* _Exercise_:
Can you pull out each line of the data below that includes the word "accessible"?

* _The input_:
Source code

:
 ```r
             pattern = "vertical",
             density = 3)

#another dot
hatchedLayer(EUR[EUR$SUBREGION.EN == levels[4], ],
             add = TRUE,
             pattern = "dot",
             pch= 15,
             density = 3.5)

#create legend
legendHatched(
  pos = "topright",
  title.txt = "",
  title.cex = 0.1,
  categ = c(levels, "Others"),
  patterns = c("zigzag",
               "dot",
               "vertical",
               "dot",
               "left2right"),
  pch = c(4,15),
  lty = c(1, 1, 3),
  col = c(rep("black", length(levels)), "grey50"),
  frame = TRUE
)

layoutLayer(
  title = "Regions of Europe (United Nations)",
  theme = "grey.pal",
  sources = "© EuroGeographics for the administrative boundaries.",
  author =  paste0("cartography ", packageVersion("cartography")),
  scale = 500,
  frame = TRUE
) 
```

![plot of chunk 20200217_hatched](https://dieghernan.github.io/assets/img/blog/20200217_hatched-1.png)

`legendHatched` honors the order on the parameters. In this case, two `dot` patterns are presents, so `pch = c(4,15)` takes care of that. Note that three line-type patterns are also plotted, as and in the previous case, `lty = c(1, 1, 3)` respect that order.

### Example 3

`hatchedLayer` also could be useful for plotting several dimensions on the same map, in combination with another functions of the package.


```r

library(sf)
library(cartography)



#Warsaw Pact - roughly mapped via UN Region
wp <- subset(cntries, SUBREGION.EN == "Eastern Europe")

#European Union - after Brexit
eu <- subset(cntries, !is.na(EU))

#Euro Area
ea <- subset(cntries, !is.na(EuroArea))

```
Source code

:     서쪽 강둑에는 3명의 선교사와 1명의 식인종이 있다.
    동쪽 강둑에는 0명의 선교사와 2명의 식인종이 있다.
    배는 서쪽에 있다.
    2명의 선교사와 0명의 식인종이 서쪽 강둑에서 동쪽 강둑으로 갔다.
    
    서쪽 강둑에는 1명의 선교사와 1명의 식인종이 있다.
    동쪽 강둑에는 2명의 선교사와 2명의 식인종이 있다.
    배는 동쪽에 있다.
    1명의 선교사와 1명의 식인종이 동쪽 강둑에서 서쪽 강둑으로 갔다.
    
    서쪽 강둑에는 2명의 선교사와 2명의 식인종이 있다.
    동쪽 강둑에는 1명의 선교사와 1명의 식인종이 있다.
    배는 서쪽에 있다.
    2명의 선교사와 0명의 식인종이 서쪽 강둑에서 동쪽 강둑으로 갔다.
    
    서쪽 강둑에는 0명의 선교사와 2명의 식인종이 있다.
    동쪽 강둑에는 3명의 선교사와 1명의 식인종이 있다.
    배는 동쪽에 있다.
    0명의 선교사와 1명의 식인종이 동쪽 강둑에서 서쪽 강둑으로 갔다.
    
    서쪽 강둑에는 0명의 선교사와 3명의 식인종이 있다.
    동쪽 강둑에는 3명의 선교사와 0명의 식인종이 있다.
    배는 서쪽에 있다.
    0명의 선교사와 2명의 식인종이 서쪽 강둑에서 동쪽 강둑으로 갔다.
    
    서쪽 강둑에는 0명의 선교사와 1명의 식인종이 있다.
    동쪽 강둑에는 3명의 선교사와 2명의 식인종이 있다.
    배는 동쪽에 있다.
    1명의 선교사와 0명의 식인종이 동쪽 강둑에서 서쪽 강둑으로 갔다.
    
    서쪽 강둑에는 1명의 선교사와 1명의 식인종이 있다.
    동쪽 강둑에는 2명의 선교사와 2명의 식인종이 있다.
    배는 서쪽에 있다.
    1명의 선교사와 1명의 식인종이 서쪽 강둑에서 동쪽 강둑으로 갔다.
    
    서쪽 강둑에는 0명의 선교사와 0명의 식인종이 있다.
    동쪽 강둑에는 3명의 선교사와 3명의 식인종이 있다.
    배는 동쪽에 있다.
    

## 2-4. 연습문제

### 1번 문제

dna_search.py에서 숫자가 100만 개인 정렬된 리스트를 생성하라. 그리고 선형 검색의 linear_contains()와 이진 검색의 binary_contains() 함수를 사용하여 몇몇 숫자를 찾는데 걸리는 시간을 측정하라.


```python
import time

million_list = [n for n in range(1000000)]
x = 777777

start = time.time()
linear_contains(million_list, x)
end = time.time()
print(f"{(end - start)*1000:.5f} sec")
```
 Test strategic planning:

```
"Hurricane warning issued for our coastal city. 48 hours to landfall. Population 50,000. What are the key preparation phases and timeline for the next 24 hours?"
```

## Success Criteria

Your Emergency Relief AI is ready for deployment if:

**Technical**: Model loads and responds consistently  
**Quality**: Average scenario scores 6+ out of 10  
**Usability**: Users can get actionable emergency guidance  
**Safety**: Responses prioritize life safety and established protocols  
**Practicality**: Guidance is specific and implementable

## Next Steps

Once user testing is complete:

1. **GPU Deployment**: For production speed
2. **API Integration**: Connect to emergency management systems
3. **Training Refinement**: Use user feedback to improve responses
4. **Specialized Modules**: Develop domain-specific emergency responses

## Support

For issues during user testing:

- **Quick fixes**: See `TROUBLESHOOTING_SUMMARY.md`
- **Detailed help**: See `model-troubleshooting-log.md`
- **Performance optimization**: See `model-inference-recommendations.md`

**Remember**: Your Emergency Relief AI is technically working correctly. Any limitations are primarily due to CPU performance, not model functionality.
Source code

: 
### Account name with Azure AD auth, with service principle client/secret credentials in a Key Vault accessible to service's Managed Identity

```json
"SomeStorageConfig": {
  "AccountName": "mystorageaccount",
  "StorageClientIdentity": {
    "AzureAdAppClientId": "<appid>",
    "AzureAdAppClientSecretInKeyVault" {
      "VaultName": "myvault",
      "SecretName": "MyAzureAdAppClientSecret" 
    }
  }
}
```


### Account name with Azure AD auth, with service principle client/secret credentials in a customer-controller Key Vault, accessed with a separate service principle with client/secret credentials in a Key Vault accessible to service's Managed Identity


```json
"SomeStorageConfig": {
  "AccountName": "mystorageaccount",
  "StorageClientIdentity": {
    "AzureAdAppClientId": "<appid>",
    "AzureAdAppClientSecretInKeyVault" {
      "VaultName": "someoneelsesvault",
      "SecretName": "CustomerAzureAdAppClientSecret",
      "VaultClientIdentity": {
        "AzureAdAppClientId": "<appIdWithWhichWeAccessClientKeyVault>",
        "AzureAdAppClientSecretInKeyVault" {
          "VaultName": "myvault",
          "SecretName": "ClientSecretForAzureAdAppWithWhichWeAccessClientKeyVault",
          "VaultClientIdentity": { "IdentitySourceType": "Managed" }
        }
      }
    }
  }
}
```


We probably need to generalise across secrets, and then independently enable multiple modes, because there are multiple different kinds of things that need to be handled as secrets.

* _Output below_:
### Account name with Azure AD auth, with service principle client/secret credentials in a Key Vault accessible to service's Managed Identity
### Account name with Azure AD auth, with service principle client/secret credentials in a customer-controller Key Vault, accessed with a separate service principle with client/secret credentials in a Key Vault accessible to service's Managed Identity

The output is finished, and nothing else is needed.